18-440 August 12-13

Injured hiker/scrambler, Mt. Ritter


Loading up on a Lemoore Naval Airstation Seahawk for a night insertion on Mt. Ritter

The call was for a 21 year old female hiker/scrambler who had taken a fall on Mt. Ritter near the bottom of the chute that leads up toward the summit from the Southeast Glacier.  They had turned around an estimated 400 vertical feet from the summit, and were descending at the time of the accident. 

She sustained serious head injuries, and many scrapes, lacerations, and contusions.  She did not remember the fall, but her partner reported that her footing shifted, and she fell and landed on a snowfield, and slid down the snowfield, accelerating quickly, until her descent was arrested by a head-first slide into talus.

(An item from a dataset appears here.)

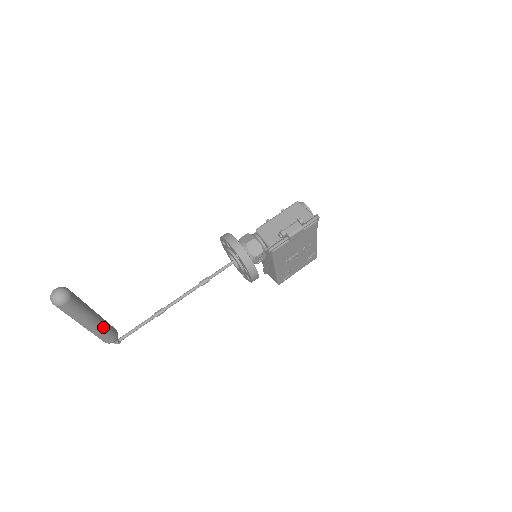
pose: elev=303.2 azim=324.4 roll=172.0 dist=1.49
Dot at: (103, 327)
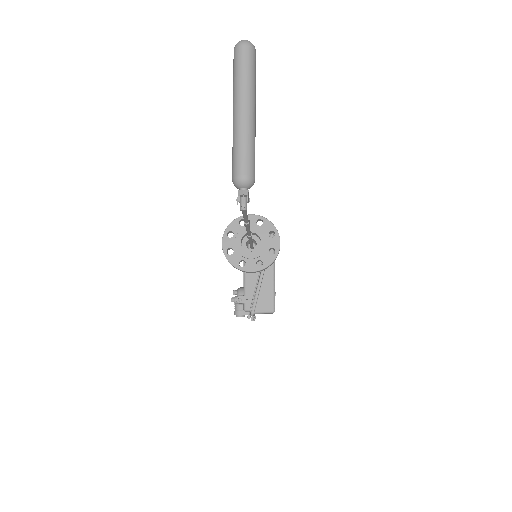
Dot at: occluded
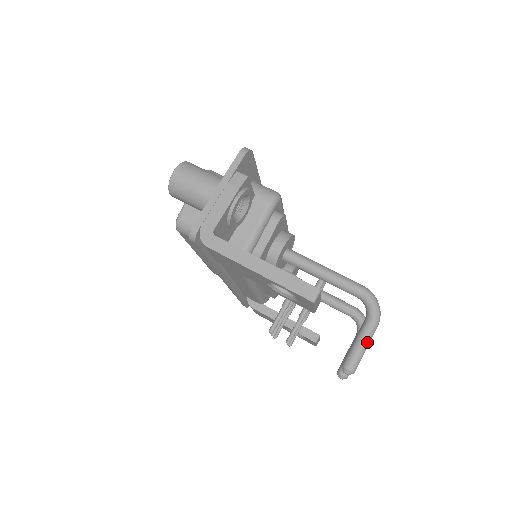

Four team members were flown in to a landing zone on the flanks of Mt. Ritter.  Before landing, a brief aerial search was conducted, and a flashing light was seen high on Mt. Ritter.  The helicopter landed and discharged the field team about 2,500 vertical feet below the subject location.

The field team offloaded, and the helo departed to fly a little closer to be sure that the injured party had been identified.  They felt they had a better safety margin without 900 pounds of SAR team and equipment aboard.  The helo verified that they had located the subject, reaffirmed the coordinates, and departed the area. 

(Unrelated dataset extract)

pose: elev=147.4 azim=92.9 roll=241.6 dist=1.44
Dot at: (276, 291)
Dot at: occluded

The field team began hiking, making steady progress through the cross-country terrain and difficult 3rd-class rock scrambling.  The rock scrambling dissolved into the toe of the Southeast Glacier, and crampons were donned, and ice axes came out.  After an hour or so of moderate snow scrambling, a headlamp was spotted a few hundred feet above the field team, and the team quickly maneuvered to the location, arriving around 1 a.m.

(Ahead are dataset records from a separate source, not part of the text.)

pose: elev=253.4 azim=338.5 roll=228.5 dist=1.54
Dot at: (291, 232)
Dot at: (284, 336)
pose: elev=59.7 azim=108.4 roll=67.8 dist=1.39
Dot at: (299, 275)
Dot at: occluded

The climbing party had not been prepared for a night out.  The trip was planned as a day-hike from Agnew Meadows, and though this is an ambitious day, it is certainly reasonable for a fit party.  The subject is a cross-country runner at a Southern California college, and her partner is an ultra-marathoner, so they certainly had the requisite fitness.

A very thorough patient assessment was completed, and the injuries were tended.  Due to the fact that the subject did not remember the fall, there was considerable concern about the nature of the head injuries, so the field team kept the subject awake all through the rest of the night. 

A helo extract had been promised for 8 a.m. Monday morning, but it did not materialize until 10:30.  In the meantime, the subject had been loaded in the litter and transported from the overnight location to a nearby promontory that appeared to offer easy access to the helo resource.

A CH 47 Chinook flew in, and performed an unbelievable pickup; the pilot came in sideways, then rotated the craft and backed up toward the litter and attendants, and then set the back wheels down, one wheel each on different rocks, with the front wheels hanging in the air.  The tailgate was less than 8 feet from the kneeling field team.  Very impressive airmanship.  The tailgate was lowered, and helo personnel swarmed out and grabbed the litter, and waved everyone on board.  The flight medics were working on the subject before the wheels left the ground.

The Chinook carried all to the Lee Vining International Airport, and shortly after landing, Care Flight arrived and took custody of the injured party.  She was flown to Renown, and at this time her condition is unknown, but it is expected that she should fully recover.